JoshRosen opened a new pull request, #36747:
URL: https://github.com/apache/spark/pull/36747

   ### What changes were proposed in this pull request?
   
   This PR addresses a performance problem in Log4J 2 related to exception 
logging: in certain scenarios I observed that Log4J2's default exception 
stacktrace logging can be ~10x slower than Log4J 1.
   
   The problem stems from a new log pattern format in Log4J2 called ["extended 
exception"](https://logging.apache.org/log4j/2.x/manual/layouts.html#PatternExtendedException),
 which enriches the regular stacktrace string with information on the name of 
the JAR files that contained the classes in each stack frame.
   
   Log4J queries the classloader to determine the source JAR for each class. 
This isn't cheap, but this information is cached and reused in future exception 
logging calls. In certain scenarios involving runtime-generated classes, this 
lookup will fail and the failed lookup result will _not_ be cached. As a 
result, expensive classloading operations will be performed every time such an 
exception is logged. In addition to being very slow, these operations take out 
a lock on the classloader and thus can cause severe lock contention if multiple 
threads are logging errors. This issue is described in more detail in [a 
comment on a Log4J2 
JIRA](https://issues.apache.org/jira/browse/LOG4J2-2391?focusedCommentId=16667140&page=com.atlassian.jira.plugin.system.issuetabpanels%3Acomment-tabpanel#comment-16667140)

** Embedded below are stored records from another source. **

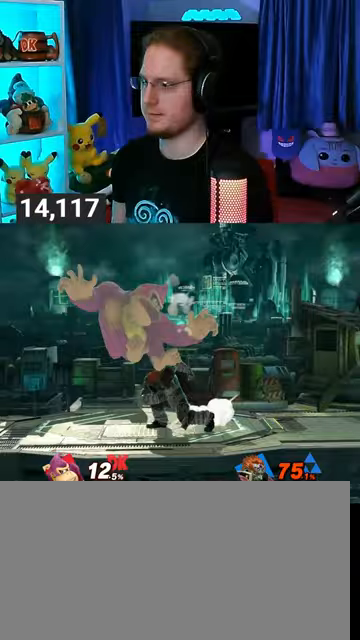
{"buttons": [], "left_stick": "up-right", "right_stick": "center", "events": [[33, "B", "up"], [67, "B", "down"], [100, "B", "up"], [167, "B", "down"], [233, "B", "up"], [267, "left_stick", "up-right"], [300, "B", "down"], [433, "B", "up"]]}
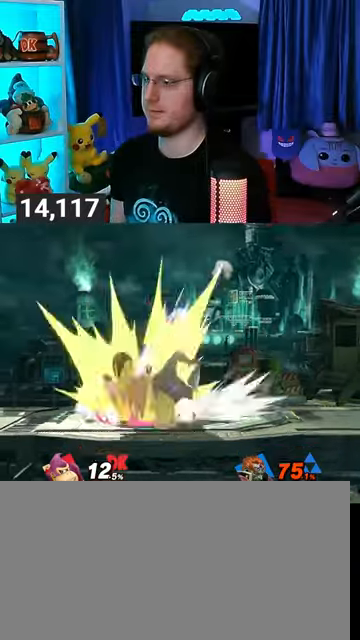
{"buttons": [], "left_stick": "up", "right_stick": "center", "events": [[33, "Y", "down"], [67, "left_stick", "up"], [200, "Y", "up"]]}
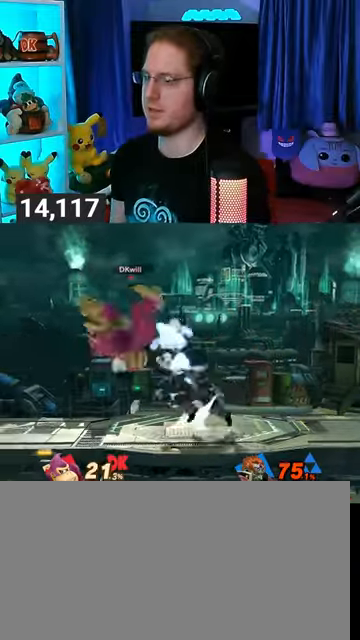
{"buttons": [], "left_stick": "up", "right_stick": "center", "events": []}
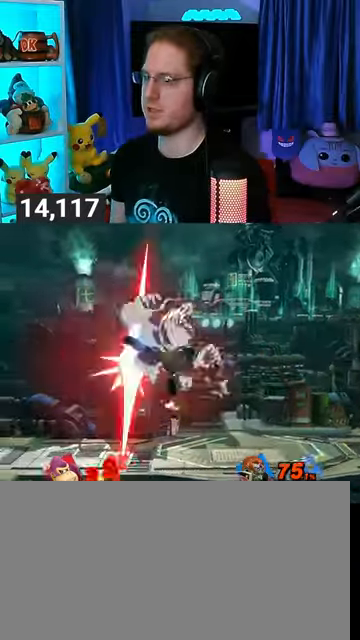
{"buttons": ["Y"], "left_stick": "center", "right_stick": "center", "events": [[367, "left_stick", "center"], [467, "Y", "down"]]}
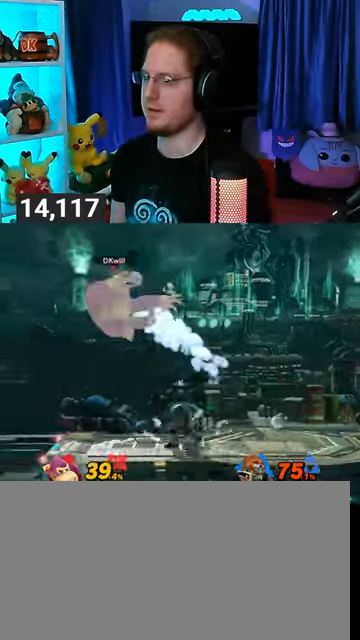
{"buttons": ["Y"], "left_stick": "right", "right_stick": "center", "events": [[67, "Y", "up"], [100, "Y", "down"], [167, "Y", "up"], [167, "left_stick", "right"], [267, "Y", "down"], [333, "Y", "up"], [400, "Y", "down"], [433, "Y", "up"], [500, "Y", "down"]]}
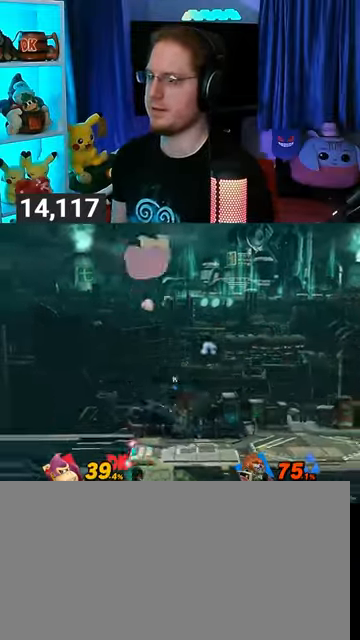
{"buttons": [], "left_stick": "right", "right_stick": "center", "events": [[133, "Y", "up"], [167, "left_stick", "center"], [200, "X", "down"], [233, "X", "up"], [367, "left_stick", "right"]]}
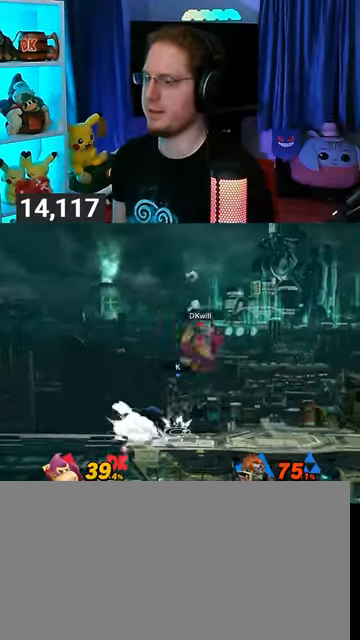
{"buttons": ["R1"], "left_stick": "center", "right_stick": "center", "events": [[167, "R1", "down"], [233, "left_stick", "center"]]}
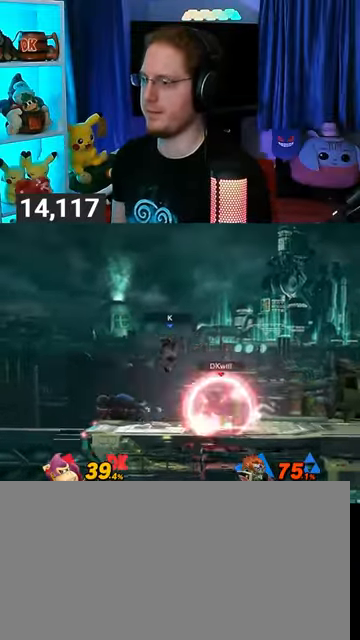
{"buttons": ["Y", "R1"], "left_stick": "up-left", "right_stick": "center", "events": [[300, "Y", "down"], [433, "left_stick", "up-left"]]}
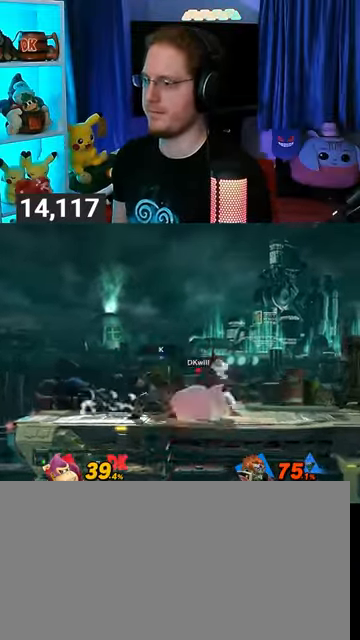
{"buttons": ["Y"], "left_stick": "down-right", "right_stick": "center", "events": [[67, "R1", "up"], [67, "Y", "up"], [267, "left_stick", "down-left"], [367, "Y", "down"], [367, "left_stick", "up-left"], [467, "left_stick", "down-right"]]}
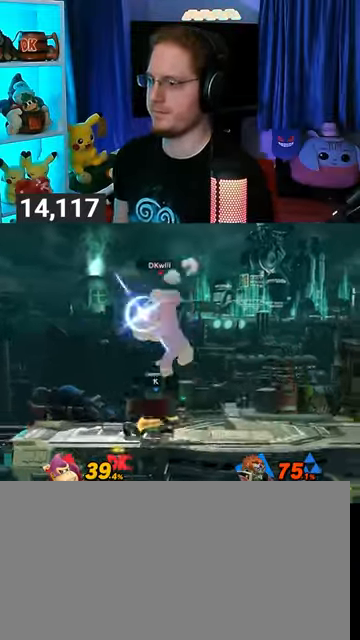
{"buttons": [], "left_stick": "up-right", "right_stick": "center", "events": [[67, "left_stick", "down"], [200, "Y", "up"], [233, "left_stick", "center"], [467, "left_stick", "up-right"]]}
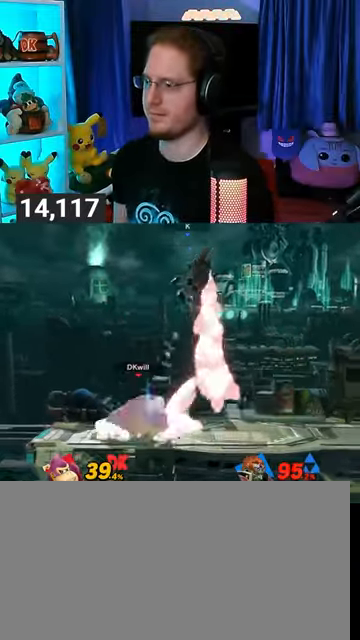
{"buttons": ["A"], "left_stick": "up", "right_stick": "center", "events": [[33, "A", "down"], [33, "left_stick", "up"]]}
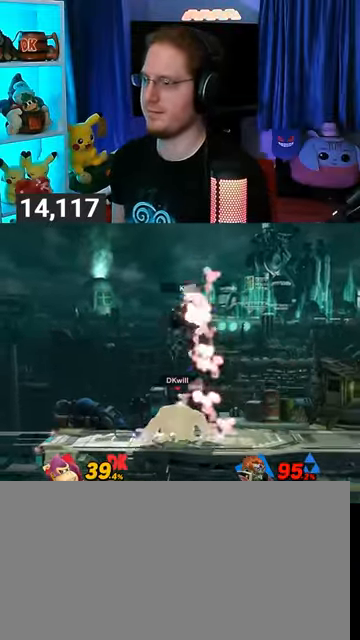
{"buttons": ["A"], "left_stick": "up", "right_stick": "center", "events": [[167, "A", "up"], [233, "A", "down"], [300, "A", "up"], [333, "A", "down"]]}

 and in a linked blogpost. Spark frequently uses generated classes and lambdas 
and thus Spark executor logs will almost always trigger this edge-case and 
suffer from poor performance. 
   
   By default, if you do not specify an explicit exception format in your 
logging pattern then Log4J2 will add this "extended exception" pattern (see 
PatternLayout's alwaysWriteExceptions flag in Log4J's documentation, plus [the 
code implementing that 
flag](https://github.com/apache/logging-log4j2/blob/d6c8ab0863c551cdf0f8a5b1966ab45e3cddf572/log4j-core/src/main/java/org/apache/logging/log4j/core/pattern/PatternParser.java#L206-L209)
 in Log4J2).
   
   In this PR, I have updated Spark's default Log4J2 configurations so that 
each pattern layout includes an explicit %ex so that it uses the normal 
(non-extended) exception logging format. This is the workaround that is 
currently recommended on the Log4J JIRA.
   
   
   
   ### Why are the changes needed?
   
   Avoid performance regressions in Spark programs which use Spark's default 
Log4J 2 configuration and log many exceptions. Although it's true that any 
program logging exceptions at a high rate should probably just fix the source 
of the exceptions, I think it's still a good idea for us to try to fix this 
out-of-the-box performance difference so that users' existing workloads do not 
regress when upgrading to 3.3.0.
   
   
   ### Does this PR introduce _any_ user-facing change?
   <!--
   Note that it means *any* user-facing change including all aspects such as 
the documentation fix.
   If yes, please clarify the previous behavior and the change this PR proposes 
- provide the console output, description and/or an example to show the 
behavior difference if possible.
   If possible, please also clarify if this is a user-facing change compared to 
the released Spark versions or within the unreleased branches such as master.
   If no, write 'No'.
   -->
   
   Yes: it changes the default exception logging format so that it matches 
Log4J 1's default rather than Log4J 2's. The new format is consistent with 
behavior in previous Spark versions, but is different than the behavior in the 
current Spark 3.3.0-rc3.
   
   ### How was this patch tested?
   
   Existing tests.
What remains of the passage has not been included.